[Records from a dataset]
_ _ _ _

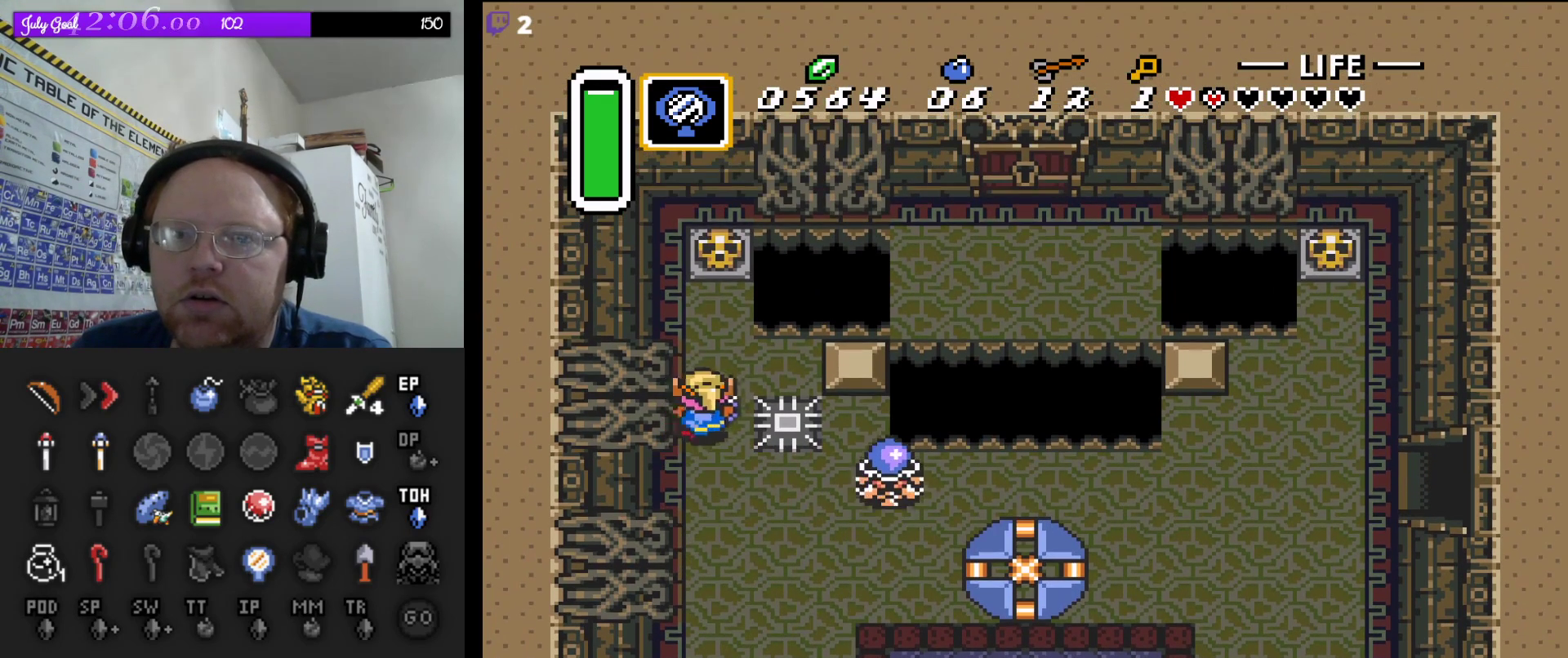
{"buttons": ["A", "DPAD_UP"], "events": [[33, "DPAD_RIGHT", "up"], [383, "A", "down"]]}
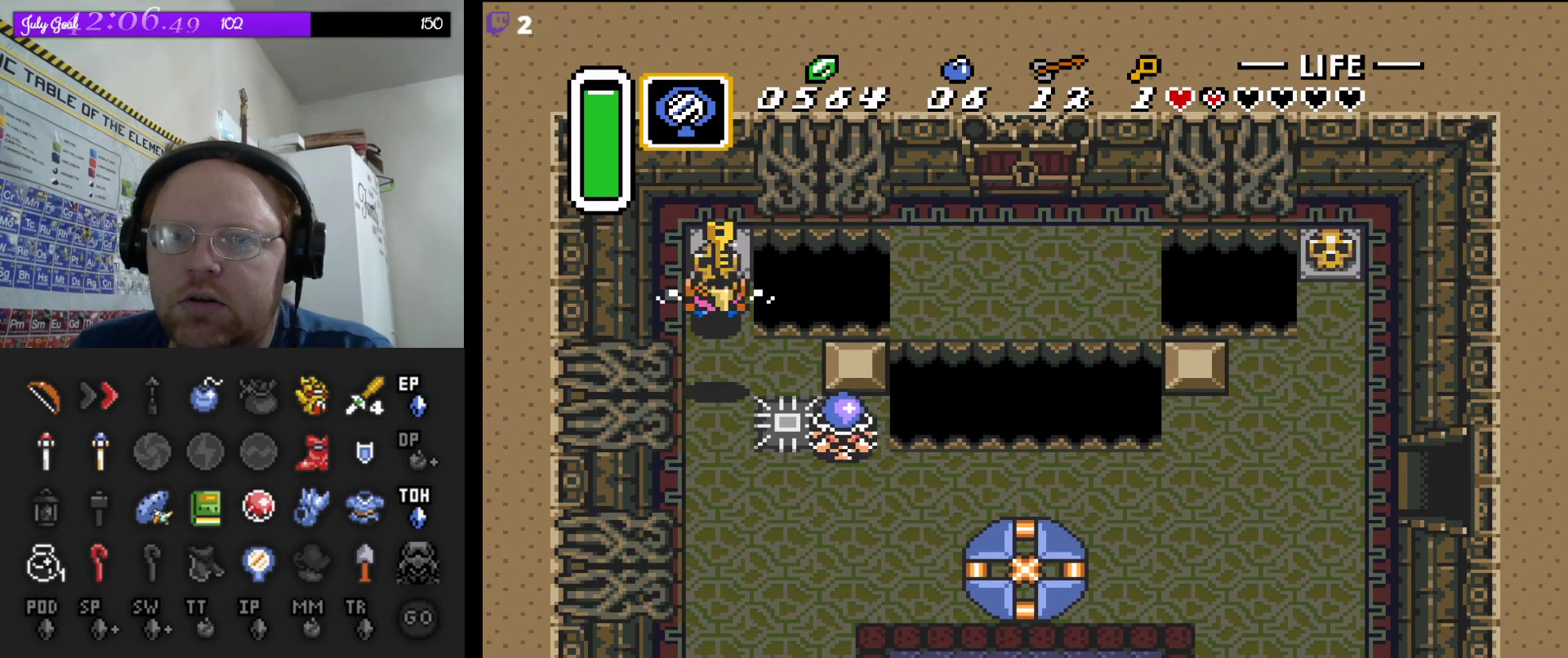
{"buttons": ["DPAD_UP"], "events": [[17, "A", "up"]]}
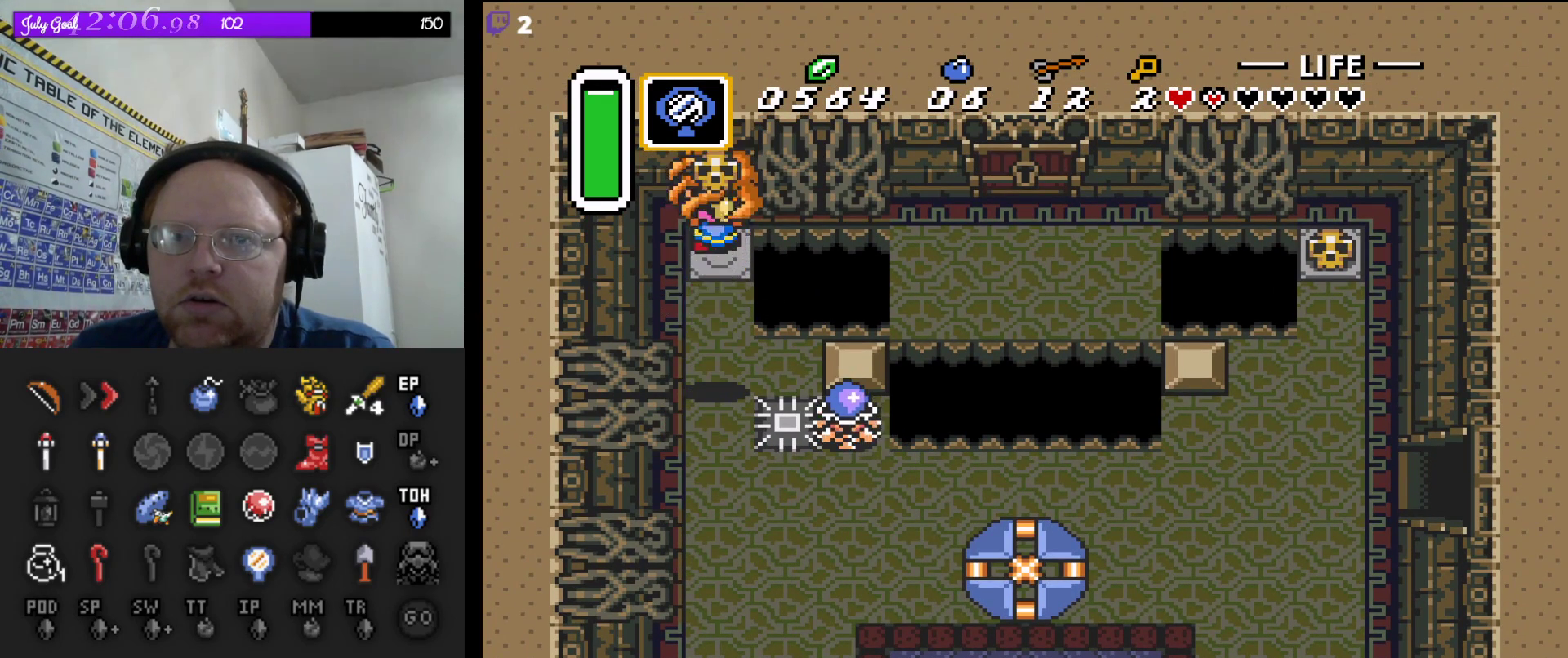
{"buttons": [], "events": [[50, "DPAD_UP", "up"], [233, "DPAD_DOWN", "down"], [317, "A", "down"], [317, "DPAD_DOWN", "up"], [433, "A", "up"]]}
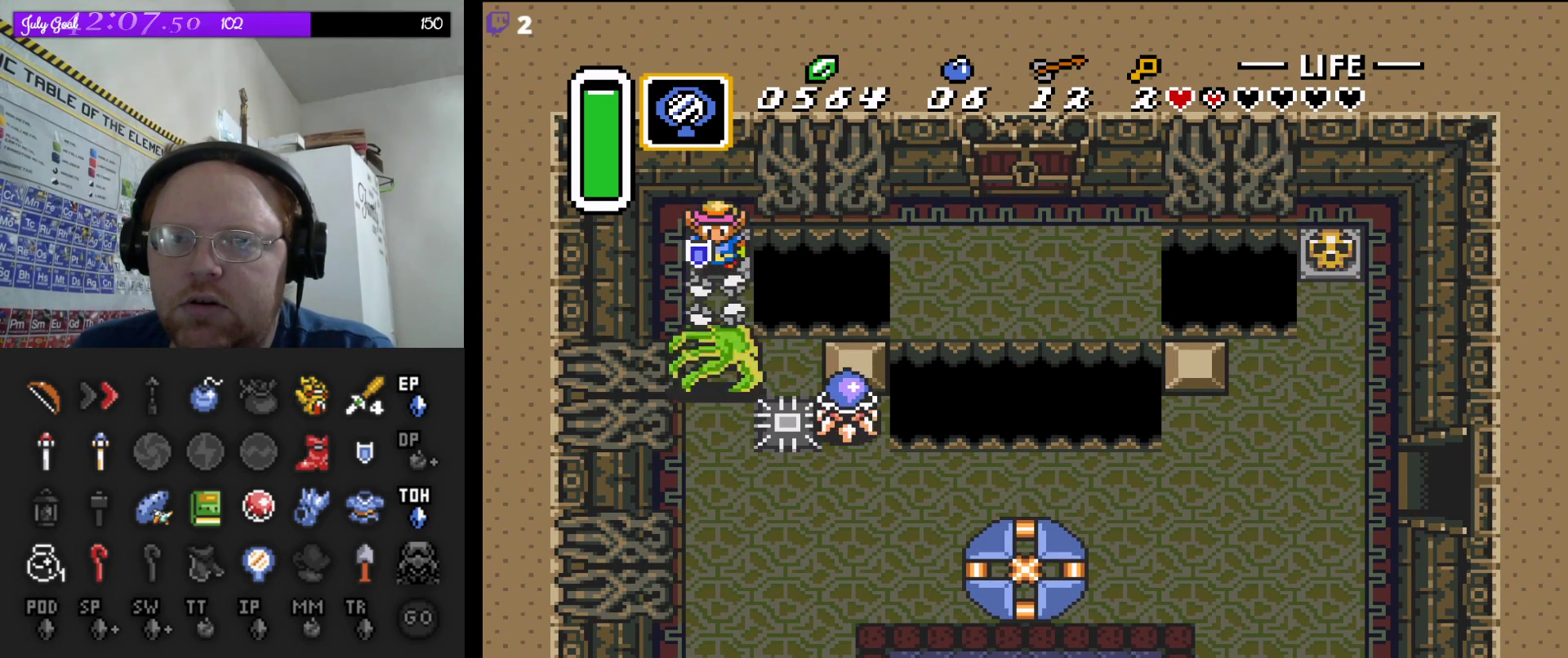
{"buttons": ["DPAD_DOWN"], "events": [[250, "DPAD_DOWN", "down"]]}
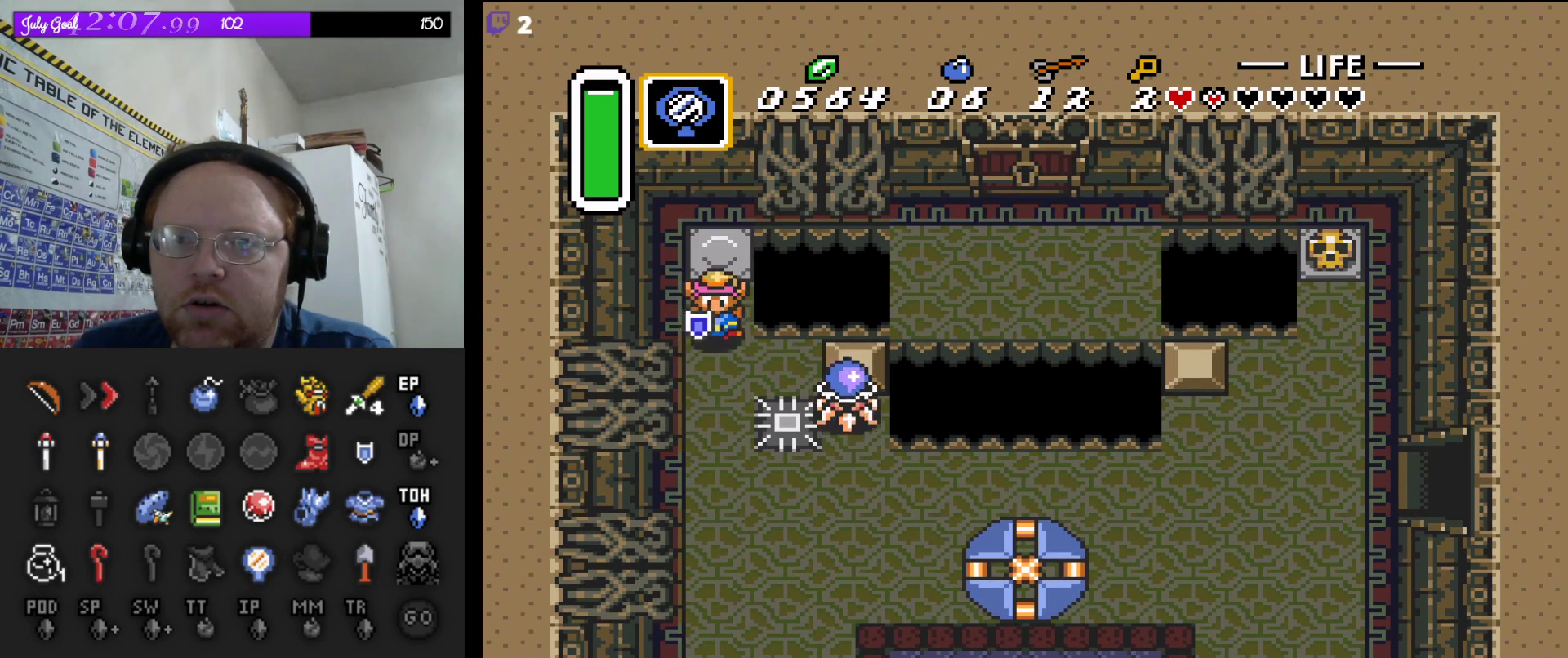
{"buttons": ["DPAD_DOWN"], "events": []}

_ _ _ _

◆ **REQUIRED ACTION**
Your answer is all of the records restated word for word, pictures excluded.

◆ **EXERCISE RESPONSE**
{"buttons": ["A", "DPAD_UP"], "events": [[33, "DPAD_RIGHT", "up"], [383, "A", "down"]]}
{"buttons": ["DPAD_UP"], "events": [[17, "A", "up"]]}
{"buttons": [], "events": [[50, "DPAD_UP", "up"], [233, "DPAD_DOWN", "down"], [317, "A", "down"], [317, "DPAD_DOWN", "up"], [433, "A", "up"]]}
{"buttons": ["DPAD_DOWN"], "events": [[250, "DPAD_DOWN", "down"]]}
{"buttons": ["DPAD_DOWN"], "events": []}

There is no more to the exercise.